EXTRAIT FOURNI:
....................
Location de la chasse sans en être le seul à en profiter, équipements, consommables, permis de chasse, assurance, bracelets, amendes et dommages et intérêt : je trouve que quelque chose cloche dans ce système… et en même temps je trouve ça très français.

Mon ressenti

Nous arrivons à l’avant poste de chasse. J’y retrouve des jeunes, des anciens, des femmes, tous étant liés par cette « passion » de la nature, par cette envie de faire perdurer des traditions, tous liés par un vrai lien. L’accueil est chaleureux et une fois que tout le monde est arrivé, l’organisation commence. Nous nous rassemblons tous en un grand cercle pour déterminer les lignes, les parcelles qui seront chassées et surtout pour rappeler les règles de sécurité.
....................
JEU DE DONNÉES:
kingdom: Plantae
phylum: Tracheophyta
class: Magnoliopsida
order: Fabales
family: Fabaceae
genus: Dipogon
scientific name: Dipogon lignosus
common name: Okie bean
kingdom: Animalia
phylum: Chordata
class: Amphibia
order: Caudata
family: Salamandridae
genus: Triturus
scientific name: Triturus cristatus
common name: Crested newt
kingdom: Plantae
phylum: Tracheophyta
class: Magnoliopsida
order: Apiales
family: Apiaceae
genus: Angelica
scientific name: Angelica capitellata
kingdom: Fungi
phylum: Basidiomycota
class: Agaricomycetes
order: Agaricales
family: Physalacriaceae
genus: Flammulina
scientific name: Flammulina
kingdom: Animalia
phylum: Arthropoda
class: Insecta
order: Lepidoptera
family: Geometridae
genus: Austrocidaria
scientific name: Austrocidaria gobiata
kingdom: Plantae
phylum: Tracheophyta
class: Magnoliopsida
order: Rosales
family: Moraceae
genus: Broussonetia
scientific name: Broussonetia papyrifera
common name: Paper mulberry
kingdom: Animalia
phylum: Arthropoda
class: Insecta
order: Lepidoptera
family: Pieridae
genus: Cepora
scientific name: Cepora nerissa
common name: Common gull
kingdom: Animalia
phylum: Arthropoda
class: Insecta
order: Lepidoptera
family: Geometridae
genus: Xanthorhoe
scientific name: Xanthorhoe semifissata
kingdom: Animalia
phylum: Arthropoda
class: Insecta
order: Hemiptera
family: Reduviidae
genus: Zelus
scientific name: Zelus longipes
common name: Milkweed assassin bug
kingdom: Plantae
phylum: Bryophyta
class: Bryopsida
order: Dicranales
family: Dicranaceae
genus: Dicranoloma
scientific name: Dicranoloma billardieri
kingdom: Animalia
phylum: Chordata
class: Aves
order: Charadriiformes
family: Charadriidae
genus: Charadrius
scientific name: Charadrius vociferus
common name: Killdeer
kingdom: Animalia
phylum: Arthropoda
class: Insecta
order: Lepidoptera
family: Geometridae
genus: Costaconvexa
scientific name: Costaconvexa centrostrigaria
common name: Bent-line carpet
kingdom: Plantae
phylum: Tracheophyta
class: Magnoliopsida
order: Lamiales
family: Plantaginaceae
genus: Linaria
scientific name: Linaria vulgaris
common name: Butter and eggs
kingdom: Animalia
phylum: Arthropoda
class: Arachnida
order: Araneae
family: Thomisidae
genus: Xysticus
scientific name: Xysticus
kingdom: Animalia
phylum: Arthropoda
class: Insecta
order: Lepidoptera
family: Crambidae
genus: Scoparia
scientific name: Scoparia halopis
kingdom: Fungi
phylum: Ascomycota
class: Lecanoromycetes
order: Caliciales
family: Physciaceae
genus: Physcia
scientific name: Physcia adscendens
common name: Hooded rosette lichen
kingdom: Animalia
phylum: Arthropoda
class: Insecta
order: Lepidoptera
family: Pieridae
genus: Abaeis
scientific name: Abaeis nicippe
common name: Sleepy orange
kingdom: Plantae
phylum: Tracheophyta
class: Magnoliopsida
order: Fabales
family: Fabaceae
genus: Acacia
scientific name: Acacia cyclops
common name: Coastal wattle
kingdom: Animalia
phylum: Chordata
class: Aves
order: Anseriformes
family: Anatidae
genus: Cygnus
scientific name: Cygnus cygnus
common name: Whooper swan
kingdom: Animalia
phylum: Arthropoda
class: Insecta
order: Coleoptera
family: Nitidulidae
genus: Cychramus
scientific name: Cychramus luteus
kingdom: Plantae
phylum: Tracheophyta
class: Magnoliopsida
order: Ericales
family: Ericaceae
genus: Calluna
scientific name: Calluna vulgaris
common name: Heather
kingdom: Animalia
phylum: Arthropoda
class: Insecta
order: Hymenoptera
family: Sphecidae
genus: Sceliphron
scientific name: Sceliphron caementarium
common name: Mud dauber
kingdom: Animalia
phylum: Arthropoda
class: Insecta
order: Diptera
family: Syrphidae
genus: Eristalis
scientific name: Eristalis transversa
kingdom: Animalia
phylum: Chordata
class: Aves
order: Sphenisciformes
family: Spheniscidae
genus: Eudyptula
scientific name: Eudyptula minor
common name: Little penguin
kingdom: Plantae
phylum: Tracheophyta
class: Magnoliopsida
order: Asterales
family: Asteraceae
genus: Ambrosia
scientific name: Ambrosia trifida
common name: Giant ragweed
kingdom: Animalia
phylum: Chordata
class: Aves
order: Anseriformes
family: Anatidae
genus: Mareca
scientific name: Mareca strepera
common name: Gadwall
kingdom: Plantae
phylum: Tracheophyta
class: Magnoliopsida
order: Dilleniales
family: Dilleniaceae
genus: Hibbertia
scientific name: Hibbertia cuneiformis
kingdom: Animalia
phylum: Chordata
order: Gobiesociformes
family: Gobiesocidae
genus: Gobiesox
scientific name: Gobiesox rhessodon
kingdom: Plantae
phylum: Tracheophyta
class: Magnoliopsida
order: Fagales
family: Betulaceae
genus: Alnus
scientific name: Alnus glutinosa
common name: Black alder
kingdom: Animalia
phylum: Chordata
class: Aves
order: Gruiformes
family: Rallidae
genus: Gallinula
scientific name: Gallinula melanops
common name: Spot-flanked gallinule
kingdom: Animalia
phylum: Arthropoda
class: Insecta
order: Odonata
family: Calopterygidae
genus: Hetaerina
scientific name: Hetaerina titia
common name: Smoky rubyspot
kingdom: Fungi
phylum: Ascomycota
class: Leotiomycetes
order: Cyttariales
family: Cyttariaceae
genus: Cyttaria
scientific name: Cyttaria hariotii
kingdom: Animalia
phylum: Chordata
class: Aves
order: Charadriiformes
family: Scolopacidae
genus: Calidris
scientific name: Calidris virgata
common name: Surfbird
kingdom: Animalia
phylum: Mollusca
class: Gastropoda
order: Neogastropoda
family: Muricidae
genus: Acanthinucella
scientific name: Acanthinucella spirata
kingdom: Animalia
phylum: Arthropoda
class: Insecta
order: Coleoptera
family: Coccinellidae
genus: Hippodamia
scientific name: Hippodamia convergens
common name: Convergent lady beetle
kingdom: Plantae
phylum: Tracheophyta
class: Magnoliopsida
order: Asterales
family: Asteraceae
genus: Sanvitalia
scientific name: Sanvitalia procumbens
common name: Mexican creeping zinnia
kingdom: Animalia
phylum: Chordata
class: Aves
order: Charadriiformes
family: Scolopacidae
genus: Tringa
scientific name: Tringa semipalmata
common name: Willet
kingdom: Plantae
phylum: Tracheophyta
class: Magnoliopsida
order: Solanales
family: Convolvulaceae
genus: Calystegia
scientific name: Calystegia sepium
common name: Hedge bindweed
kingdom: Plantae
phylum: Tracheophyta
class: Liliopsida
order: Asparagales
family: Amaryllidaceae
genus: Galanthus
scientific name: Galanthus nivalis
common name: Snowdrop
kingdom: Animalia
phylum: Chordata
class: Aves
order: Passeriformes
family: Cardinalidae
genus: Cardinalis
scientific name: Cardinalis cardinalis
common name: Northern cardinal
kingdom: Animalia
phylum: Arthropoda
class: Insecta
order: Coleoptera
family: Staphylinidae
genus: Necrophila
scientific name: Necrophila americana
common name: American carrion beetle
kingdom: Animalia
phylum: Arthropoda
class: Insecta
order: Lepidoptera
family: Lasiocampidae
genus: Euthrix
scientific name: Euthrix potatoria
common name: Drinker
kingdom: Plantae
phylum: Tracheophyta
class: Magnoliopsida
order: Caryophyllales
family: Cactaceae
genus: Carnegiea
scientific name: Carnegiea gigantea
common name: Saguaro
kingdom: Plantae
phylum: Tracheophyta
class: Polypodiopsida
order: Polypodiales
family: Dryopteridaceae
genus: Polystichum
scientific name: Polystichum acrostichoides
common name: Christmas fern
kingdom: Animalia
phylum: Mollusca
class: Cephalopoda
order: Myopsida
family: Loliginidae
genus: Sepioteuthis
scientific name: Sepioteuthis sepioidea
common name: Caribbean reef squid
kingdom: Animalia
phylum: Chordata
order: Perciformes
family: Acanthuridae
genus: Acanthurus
....................
TÂCHES À FAIRE:
1 > Recopiez le passage de l'extrait sur la chasse allant de "Mon ressenti" jusqu'à "règles de sécurité." inclus.
2 > Dans les rangées, réécrivez en liste JSON de chaînes les lignes allant de la ligne contenant "scientific name: Xysticus" jusqu'à la ligne contenant "common name: Hooded rosette lichen" incluse. Mettez une chaîne par ligne et omettez les lignes vides.

RÉPONSES:
1 >
Mon ressenti

Nous arrivons à l’avant poste de chasse. J’y retrouve des jeunes, des anciens, des femmes, tous étant liés par cette « passion » de la nature, par cette envie de faire perdurer des traditions, tous liés par un vrai lien. L’accueil est chaleureux et une fois que tout le monde est arrivé, l’organisation commence. Nous nous rassemblons tous en un grand cercle pour déterminer les lignes, les parcelles qui seront chassées et surtout pour rappeler les règles de sécurité.

2 >
[
  "scientific name: Xysticus",
  "kingdom: Animalia",
  "phylum: Arthropoda",
  "class: Insecta",
  "order: Lepidoptera",
  "family: Crambidae",
  "genus: Scoparia",
  "scientific name: Scoparia halopis",
  "kingdom: Fungi",
  "phylum: Ascomycota",
  "class: Lecanoromycetes",
  "order: Caliciales",
  "family: Physciaceae",
  "genus: Physcia",
  "scientific name: Physcia adscendens",
  "common name: Hooded rosette lichen"
]